Ginger gets credited for almost everything online. This article cuts through the noise — here is what clinical trials actually confirm, what is promising but not proven yet, and what is mostly marketing.
Ginger (Zingiber officinale) contains two key active compounds: gingerol in fresh root and shogaol in dried or cooked forms. These are anti-inflammatory and antioxidant. Most of ginger’s real benefits trace back to these two compounds — not some mystical “detox” ability.
Benefits ranked by evidence strength
Nausea and vomiting relief
Best-supported benefit. Effective for morning sickness in pregnancy, chemotherapy-induced nausea, and motion sickness. Multiple systematic reviews confirm this consistently.
Period pain (dysmenorrhea)
Several RCTs show ginger matches ibuprofen for pain relief when taken at the start of the menstrual cycle. This is one of ginger’s most clinically useful applications.
Osteoarthritis pain
Meta-analyses confirm meaningful pain reduction and improved function in osteoarthritis patients. The effect is modest but consistent across trials.
Blood pressure reduction
Some trials show small reductions in systolic and diastolic pressure, especially in people with metabolic syndrome. Not a replacement for medication.
Blood sugar control
Studies in type 2 diabetic patients show modest reductions in fasting blood glucose and HbA1c. Results vary significantly across trials.

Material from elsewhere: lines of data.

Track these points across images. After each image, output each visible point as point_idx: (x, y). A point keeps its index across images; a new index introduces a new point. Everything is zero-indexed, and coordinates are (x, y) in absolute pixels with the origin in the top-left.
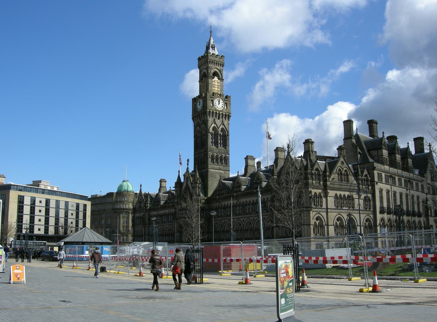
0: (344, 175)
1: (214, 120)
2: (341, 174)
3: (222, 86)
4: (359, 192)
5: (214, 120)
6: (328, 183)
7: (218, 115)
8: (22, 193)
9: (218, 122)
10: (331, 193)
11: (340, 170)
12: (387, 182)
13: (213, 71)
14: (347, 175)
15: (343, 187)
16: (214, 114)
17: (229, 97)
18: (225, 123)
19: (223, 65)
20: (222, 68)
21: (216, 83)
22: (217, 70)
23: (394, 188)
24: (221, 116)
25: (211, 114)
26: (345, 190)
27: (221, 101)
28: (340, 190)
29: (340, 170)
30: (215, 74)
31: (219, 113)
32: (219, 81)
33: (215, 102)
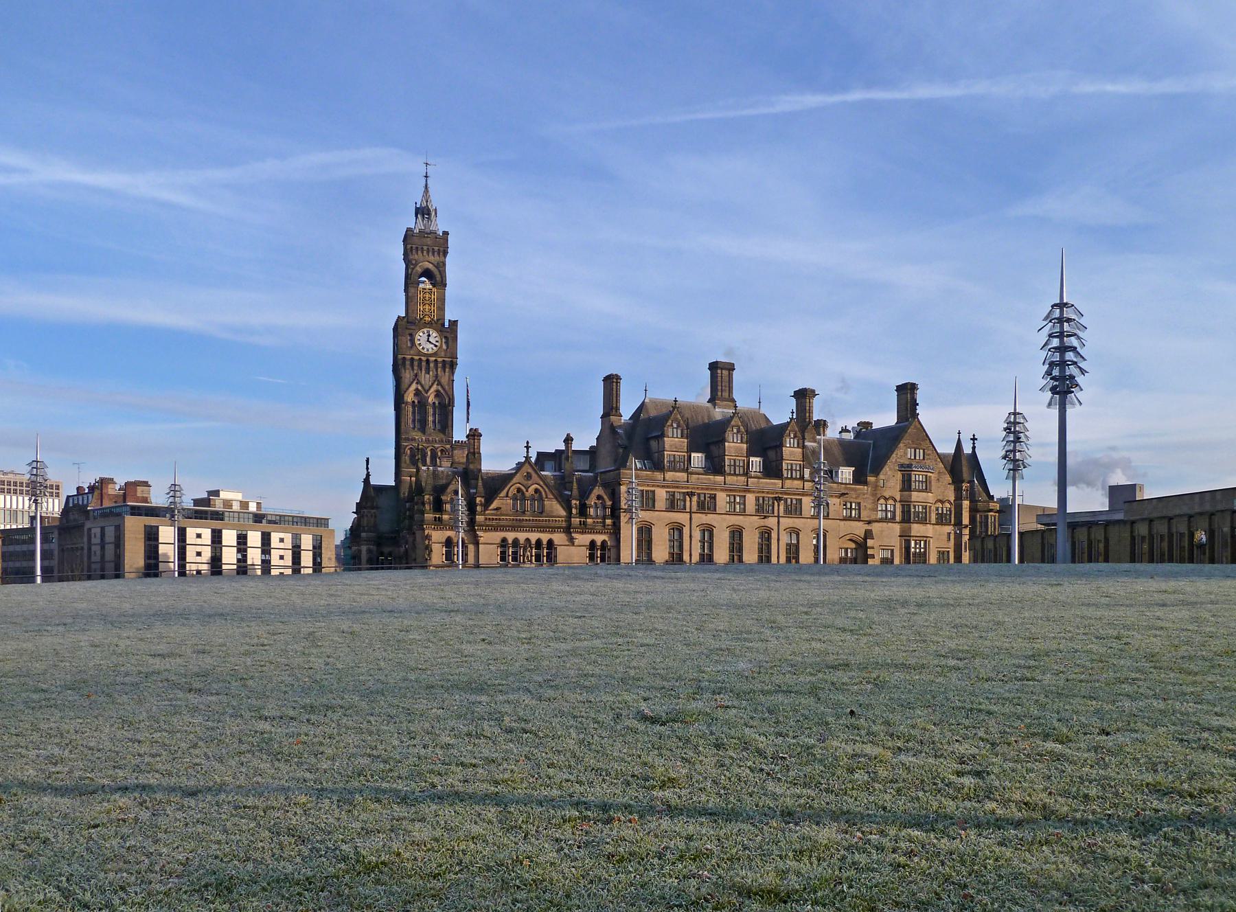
0: (533, 499)
1: (416, 375)
2: (524, 498)
3: (442, 300)
4: (568, 530)
5: (416, 375)
6: (480, 518)
7: (424, 364)
8: (152, 521)
9: (426, 379)
10: (484, 536)
11: (519, 490)
12: (672, 506)
13: (419, 269)
14: (541, 500)
15: (524, 523)
16: (416, 363)
17: (454, 324)
18: (444, 380)
19: (445, 253)
20: (442, 259)
21: (427, 296)
22: (431, 266)
23: (700, 518)
24: (432, 365)
25: (408, 363)
26: (532, 529)
27: (434, 334)
28: (514, 528)
29: (519, 490)
30: (427, 273)
31: (428, 361)
32: (435, 290)
33: (417, 337)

Waist circumference and body fat
A 2025 meta-analysis found ginger reduced waist size and body fat percentage in trials lasting over 8 weeks — but did not significantly change body weight or BMI overall.
Cancer protection
Lab and animal studies show gingerol can inhibit tumor cell growth. Human evidence is limited and not strong enough to make prevention claims.
Immune support / cold relief
Antioxidant properties are real but no strong clinical trials prove ginger shortens cold duration or prevents infection in healthy adults.
How much ginger should you take daily?
| Form | Recommended daily amount | Best used for |
|---|---|---|
| Fresh ginger root | 3–5 grams (about 4–6 thin slices) | Cooking, tea, general daily use |
| Ginger powder | 1–2 grams (roughly ½ teaspoon) | Period pain, nausea — mix in warm water |
| Ginger supplement (capsule) | Up to 2 grams per day | Arthritis, blood sugar — only standardized extracts |
| Ginger tea (store-bought) | 2–3 cups per day | Nausea, digestion, mild anti-inflammation |
Fresh ginger and dried powder are not interchangeable in effect. Fresh ginger is higher in gingerol. Dried ginger converts to shogaol, which is actually stronger as an anti-inflammatory. For period pain specifically, studies used 750mg–2g of powder taken at the start of menstruation for the first 3 days.
Ginger vs ibuprofen for period pain — what studies say
This is the comparison most women actually want answered. A 2009 trial published in the Journal of Alternative and Complementary Medicine directly compared 250mg ginger capsules (4x daily) against 400mg ibuprofen during the first 3 days of menstruation. Pain scores were comparable in both groups. Later trials confirmed similar findings. The catch: ginger needs to be started at the onset of pain, not after it peaks. It also takes 1–2 cycles to see consistent results.
Frequently asked questions
Bottom line
Ginger is genuinely useful for nausea, period pain, and inflammation — the evidence there is solid. Its role in blood sugar and blood pressure management is promising but not dramatic. Claims like “detox,” “cancer prevention,” and “metabolism boost” are either scientifically weak or heavily overstated. Use it consistently, at the right dose, for the right problem — and it earns its place in your kitchen and medicine cabinet.